December 27, 2011 in Nation/World

Heart surgeon killed in crash

Doctor was carrying organ for transplant
Jennifer Kay Associated Press
 

MIAMI – A surgeon and technician from a Mayo Clinic in Florida flying across the northern corner of the state to retrieve a heart for transplant died Monday in a helicopter crash that also killed the pilot, officials said.

The helicopter departed the clinic in Jacksonville around 5:45 a.m. but never arrived at the Gainesville hospital, Shands at University of Florida, about 60 miles to the southwest, said Kathy Barbour, a spokeswoman for Mayo, which is based in Rochester, Minn.

Killed were heart surgeon Dr. Luis Bonilla, procurement technician David Hines and the pilot, whose name wasn’t released.

The heart they were going to pick up could not be used in another transplant because its viability expired, and the patient who had been scheduled to receive it is waiting for a new organ, Mayo Clinic spokesman Layne Smith said.

The helicopter went down about 12 miles northeast of Palatka, said Federal Aviation Administration spokeswoman Kathleen Bergen.

Clay County Sheriff’s Office dispatcher Myron White confirmed the three dead but had no more information to release about the crash in the remote, forested area away from roads. The National Transportation Safety Board also was investigating.

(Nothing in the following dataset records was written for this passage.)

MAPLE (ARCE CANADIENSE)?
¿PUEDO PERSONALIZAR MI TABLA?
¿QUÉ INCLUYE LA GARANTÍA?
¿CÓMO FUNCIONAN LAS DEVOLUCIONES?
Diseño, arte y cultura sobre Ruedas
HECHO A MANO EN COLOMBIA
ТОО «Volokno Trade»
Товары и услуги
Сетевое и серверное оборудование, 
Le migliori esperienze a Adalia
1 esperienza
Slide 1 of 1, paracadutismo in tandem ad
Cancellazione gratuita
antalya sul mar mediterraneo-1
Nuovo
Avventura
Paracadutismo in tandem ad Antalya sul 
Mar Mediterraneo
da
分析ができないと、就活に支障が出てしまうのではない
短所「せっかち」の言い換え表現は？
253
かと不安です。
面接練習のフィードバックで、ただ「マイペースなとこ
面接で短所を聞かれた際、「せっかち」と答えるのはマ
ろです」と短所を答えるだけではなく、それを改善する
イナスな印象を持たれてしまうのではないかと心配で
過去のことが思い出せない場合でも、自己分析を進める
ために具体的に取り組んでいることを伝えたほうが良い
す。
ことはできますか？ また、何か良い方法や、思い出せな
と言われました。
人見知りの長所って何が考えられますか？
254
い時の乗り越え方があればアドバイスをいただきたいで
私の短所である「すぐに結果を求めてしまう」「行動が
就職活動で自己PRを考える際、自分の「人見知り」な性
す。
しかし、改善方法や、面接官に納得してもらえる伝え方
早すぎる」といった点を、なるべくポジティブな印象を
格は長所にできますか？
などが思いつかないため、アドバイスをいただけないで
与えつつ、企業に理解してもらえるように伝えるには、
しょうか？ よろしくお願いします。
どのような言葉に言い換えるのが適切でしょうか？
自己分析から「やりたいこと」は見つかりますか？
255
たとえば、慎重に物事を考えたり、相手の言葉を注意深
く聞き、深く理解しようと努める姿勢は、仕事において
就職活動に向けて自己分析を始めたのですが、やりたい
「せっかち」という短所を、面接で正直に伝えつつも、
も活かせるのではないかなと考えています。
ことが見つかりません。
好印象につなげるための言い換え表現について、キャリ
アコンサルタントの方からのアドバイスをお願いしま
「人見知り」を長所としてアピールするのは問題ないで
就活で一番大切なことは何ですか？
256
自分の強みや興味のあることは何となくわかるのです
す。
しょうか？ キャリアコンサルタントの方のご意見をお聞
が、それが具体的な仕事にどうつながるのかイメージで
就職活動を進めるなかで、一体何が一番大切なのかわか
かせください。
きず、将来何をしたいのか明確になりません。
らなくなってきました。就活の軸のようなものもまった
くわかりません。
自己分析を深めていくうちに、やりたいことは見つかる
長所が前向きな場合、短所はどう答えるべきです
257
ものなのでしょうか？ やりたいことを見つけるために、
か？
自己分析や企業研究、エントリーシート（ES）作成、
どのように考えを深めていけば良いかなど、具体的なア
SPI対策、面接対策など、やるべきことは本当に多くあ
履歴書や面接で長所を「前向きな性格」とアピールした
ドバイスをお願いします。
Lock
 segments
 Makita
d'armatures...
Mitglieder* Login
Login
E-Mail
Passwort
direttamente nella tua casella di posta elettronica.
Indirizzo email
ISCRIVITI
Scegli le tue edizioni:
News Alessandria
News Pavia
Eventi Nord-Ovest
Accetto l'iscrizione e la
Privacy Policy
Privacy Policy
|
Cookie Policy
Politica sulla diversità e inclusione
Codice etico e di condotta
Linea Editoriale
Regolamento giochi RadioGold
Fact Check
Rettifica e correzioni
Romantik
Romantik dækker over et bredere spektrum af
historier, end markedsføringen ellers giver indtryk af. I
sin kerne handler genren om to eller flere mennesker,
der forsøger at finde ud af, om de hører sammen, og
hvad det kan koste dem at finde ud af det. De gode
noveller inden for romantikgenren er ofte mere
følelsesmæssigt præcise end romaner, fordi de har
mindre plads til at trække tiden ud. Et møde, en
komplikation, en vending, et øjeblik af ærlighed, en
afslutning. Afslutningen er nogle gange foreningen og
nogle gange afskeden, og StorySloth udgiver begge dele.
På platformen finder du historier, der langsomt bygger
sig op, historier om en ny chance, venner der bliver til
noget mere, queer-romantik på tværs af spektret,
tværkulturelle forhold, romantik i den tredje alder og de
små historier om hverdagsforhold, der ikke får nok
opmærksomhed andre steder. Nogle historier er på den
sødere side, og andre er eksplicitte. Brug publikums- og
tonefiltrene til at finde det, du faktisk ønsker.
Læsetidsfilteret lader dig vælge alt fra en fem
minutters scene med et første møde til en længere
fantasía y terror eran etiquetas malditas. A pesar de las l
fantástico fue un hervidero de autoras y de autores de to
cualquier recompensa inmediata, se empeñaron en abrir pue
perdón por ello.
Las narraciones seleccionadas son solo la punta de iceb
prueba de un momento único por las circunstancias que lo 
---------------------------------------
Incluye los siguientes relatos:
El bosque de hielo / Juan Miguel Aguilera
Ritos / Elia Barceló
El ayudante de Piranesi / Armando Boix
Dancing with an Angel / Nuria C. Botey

The National Weather Service in Jacksonville reported that there was light fog with overcast conditions in the area but no rain.

“As we mourn this tragic event, we will remember the selfless and intense dedication they brought to making a difference in the lives of our patients,” John Noseworthy, Mayo Clinic president and chief executive officer, said in a statement. “We recognize the commitment transplant teams make every day in helping patients at Mayo Clinic and beyond. Our thoughts and prayers are with the families.”

Gary Robb, a Kansas City aviation attorney specializing in helicopter safety, said the Bell 206 helicopter usually has an older engine no longer installed in new helicopters.

“We’ve seen a number of instances where that engine simply failed,” Robb said.